Dad’s uncle retired from the store, and Dad closed down the diner side and turned it into more grocery space. In the early 80s, Dad finally closed the store down. The area had changed quite a bit, developing more of a lower class atmosphere, and there just wasn’t a lot of business anymore. After the store closed, the space was filled with a succession of pawn and loan stores that just added to the less-than-reputable feel the area had developed.

It’s nice to hear that the building has a history and may get a historical designation. Looking forward to see what it looks like after the renovation.

My first slide rule

I grew up with electronic calculators and while I remember my uncle having a slide rule that I played with as a kid (didn’t know what it was at the time…it was just a neat looking thing with slide-y bits and numbers printed on it), I never used one until I got my first one in high school.

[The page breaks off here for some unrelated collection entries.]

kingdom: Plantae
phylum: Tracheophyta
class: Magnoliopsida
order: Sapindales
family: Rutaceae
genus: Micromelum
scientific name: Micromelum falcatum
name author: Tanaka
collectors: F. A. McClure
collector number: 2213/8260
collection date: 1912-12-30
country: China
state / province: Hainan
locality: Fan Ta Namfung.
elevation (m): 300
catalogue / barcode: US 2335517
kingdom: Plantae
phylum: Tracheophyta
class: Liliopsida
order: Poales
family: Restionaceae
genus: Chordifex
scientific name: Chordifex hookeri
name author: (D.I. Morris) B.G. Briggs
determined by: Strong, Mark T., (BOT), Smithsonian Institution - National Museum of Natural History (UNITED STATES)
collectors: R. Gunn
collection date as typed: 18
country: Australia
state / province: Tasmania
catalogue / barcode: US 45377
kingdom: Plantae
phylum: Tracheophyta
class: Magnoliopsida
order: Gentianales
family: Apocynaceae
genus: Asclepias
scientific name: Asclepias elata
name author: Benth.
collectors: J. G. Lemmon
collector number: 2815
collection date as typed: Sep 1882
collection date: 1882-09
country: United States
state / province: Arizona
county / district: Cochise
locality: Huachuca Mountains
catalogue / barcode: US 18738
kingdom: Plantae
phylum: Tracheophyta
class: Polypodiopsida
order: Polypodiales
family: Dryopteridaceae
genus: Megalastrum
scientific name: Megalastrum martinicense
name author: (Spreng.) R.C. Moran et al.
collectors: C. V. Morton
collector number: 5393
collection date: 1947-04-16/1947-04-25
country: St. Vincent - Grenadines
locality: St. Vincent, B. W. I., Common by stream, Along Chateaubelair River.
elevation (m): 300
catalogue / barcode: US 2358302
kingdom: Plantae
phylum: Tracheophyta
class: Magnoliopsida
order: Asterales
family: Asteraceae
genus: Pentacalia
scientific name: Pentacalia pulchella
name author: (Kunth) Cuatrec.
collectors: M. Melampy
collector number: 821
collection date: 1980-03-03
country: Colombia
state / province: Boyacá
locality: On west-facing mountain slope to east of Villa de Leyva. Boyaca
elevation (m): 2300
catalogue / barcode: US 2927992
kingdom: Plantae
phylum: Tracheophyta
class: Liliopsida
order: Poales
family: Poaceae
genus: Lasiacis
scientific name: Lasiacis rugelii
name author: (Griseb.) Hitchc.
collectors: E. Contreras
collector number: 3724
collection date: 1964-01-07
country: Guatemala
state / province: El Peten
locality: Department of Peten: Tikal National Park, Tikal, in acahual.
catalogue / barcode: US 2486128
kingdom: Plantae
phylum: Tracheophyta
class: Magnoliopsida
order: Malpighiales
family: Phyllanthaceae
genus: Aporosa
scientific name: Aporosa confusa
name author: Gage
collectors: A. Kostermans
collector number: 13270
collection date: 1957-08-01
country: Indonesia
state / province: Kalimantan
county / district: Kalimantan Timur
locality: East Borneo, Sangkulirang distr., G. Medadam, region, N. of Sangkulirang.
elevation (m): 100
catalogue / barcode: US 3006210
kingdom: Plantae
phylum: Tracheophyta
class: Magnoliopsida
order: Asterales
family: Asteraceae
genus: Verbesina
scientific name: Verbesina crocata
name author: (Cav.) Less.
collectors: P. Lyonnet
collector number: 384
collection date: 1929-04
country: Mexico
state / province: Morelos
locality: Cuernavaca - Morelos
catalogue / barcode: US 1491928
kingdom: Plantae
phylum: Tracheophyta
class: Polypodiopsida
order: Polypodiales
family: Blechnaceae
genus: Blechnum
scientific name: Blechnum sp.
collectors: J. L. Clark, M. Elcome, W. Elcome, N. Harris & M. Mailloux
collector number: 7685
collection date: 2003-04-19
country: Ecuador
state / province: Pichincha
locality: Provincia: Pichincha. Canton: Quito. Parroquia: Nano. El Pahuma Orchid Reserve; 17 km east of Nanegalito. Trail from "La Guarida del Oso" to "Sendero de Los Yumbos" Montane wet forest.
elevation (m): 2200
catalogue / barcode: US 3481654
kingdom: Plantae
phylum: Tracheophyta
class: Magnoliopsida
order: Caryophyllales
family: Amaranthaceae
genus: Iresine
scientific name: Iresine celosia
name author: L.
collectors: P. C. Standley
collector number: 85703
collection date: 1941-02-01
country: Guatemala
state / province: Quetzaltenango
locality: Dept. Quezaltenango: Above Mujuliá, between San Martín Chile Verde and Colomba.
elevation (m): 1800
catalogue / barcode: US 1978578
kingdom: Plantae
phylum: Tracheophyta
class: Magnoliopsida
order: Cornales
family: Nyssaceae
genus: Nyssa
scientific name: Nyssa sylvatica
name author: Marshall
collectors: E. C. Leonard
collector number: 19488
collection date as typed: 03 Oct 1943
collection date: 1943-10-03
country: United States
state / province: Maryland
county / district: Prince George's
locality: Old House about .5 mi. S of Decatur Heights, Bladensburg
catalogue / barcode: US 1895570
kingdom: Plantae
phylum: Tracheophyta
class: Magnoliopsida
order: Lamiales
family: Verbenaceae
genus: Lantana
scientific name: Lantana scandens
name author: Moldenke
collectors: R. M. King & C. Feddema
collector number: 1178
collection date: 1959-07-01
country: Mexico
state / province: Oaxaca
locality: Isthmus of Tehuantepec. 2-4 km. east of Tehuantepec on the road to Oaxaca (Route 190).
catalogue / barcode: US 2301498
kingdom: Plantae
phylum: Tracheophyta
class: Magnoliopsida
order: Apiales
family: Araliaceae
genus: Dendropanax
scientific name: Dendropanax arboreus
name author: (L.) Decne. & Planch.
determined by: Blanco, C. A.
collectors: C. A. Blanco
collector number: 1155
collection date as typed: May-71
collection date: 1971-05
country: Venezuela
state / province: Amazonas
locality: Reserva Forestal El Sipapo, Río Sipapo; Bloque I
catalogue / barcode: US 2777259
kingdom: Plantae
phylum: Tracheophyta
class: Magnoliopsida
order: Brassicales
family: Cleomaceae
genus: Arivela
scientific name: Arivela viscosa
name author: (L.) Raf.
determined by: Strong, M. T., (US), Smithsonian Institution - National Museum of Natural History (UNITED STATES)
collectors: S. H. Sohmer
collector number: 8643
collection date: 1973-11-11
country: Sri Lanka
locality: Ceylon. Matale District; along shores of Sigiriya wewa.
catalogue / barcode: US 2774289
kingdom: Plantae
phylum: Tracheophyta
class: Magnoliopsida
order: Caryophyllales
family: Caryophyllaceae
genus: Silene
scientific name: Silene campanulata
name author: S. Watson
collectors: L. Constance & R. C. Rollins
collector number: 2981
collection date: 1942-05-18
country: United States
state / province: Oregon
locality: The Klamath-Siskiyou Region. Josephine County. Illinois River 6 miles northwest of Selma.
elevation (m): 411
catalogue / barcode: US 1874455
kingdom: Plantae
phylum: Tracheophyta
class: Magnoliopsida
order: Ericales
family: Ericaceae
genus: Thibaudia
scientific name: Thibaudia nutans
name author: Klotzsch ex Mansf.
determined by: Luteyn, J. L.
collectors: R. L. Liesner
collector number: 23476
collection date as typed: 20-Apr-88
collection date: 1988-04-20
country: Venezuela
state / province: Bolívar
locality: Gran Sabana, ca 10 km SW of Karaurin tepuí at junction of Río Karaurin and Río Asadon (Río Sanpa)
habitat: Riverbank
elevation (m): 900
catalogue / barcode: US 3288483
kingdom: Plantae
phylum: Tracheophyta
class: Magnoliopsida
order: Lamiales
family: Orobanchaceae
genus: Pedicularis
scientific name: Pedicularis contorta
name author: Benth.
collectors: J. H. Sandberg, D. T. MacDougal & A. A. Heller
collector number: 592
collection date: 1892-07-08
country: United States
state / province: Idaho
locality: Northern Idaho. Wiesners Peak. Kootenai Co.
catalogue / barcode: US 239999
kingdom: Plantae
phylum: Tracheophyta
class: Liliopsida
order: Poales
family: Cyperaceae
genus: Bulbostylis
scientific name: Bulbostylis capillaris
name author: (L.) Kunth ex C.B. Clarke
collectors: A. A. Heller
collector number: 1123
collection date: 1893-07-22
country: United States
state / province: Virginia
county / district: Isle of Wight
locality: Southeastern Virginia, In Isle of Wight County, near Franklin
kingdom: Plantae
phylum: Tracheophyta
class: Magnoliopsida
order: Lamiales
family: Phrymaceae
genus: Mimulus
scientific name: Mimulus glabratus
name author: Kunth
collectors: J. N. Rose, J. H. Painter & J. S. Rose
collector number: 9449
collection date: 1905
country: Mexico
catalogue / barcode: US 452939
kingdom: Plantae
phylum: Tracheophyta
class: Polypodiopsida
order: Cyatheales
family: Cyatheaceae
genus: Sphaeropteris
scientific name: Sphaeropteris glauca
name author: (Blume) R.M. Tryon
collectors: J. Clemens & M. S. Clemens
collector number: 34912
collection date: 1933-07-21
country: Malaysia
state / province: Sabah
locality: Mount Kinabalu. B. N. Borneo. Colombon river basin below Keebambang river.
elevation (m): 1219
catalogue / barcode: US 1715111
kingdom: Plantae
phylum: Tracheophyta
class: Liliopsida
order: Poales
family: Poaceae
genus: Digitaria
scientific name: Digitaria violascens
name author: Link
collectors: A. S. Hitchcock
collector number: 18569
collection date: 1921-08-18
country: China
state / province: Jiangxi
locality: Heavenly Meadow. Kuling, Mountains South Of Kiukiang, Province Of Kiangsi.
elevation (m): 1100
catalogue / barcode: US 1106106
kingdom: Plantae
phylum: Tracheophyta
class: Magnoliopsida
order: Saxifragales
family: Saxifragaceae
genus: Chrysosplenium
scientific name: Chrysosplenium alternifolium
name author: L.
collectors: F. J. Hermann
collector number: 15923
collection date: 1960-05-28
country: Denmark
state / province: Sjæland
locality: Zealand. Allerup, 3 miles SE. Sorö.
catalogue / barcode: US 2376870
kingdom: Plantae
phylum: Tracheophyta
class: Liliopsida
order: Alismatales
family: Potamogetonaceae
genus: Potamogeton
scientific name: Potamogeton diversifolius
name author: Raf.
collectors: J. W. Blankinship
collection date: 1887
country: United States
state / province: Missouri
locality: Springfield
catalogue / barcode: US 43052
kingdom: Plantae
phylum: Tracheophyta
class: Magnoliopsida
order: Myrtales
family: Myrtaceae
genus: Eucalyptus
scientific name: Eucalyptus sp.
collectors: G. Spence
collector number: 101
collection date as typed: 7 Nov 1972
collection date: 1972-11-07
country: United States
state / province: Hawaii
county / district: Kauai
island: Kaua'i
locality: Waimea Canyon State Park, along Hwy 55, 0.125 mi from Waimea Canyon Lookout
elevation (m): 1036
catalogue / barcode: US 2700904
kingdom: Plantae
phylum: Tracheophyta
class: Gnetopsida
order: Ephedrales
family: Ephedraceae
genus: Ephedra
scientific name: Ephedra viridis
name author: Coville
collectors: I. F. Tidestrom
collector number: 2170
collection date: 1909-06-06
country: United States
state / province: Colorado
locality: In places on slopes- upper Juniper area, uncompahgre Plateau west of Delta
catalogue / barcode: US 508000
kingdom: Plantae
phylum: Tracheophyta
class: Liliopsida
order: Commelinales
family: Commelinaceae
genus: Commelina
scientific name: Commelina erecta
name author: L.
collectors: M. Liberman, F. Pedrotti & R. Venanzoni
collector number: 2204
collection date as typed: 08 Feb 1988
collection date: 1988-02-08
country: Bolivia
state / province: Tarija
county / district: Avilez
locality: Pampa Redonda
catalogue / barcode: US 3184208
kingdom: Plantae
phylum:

One day, at the end of one of my high school math classes, I noticed the teacher using something that wasn’t a calculator to work out the grades on a test we just had. Intrigued, I went over and asked about it. He was using a slide rule, showed me some basic operations on it. He was calculating percentages faster on his slide rule than using a calculator. I thought it was just the neatest thing in the world. He reached into one of his desk drawers, pulled out a box, and handed it to me.

I had my first slide rule!

Ricoh No. 102 slide rule case
Ricoh No. 102 slide rule case
Ricoh No. 102 slide rule
Ricoh No. 102 slide rule

It’s a pretty simple beginner’s slide rule made of bamboo with a plastic reticle. It’s a single sided slide rule with a reversible slider. that has B/CI/C scales on one side and S/L/T scales on the other. Seems like this model would have been an inexpensive slide rule targeted at the student market.

The back side has some handy reference tables and formulas.

I taught myself how to use a slide rule and used it pretty regularly through my last year of high school and into my first couple years of undergrad. The main reason I stopped using it was that most of the problems became more symbolic, and the numeric problems I did get became complex enough that it was faster for me to use my calculator (HP-28S at the time). The slide rule stayed in the desk drawer for the rest of my undergrad and grad school.

Most of my calculations are done using spreadsheets now, but I pull the slide rule out every now and then for some quick calculations and to remind myself how to use it.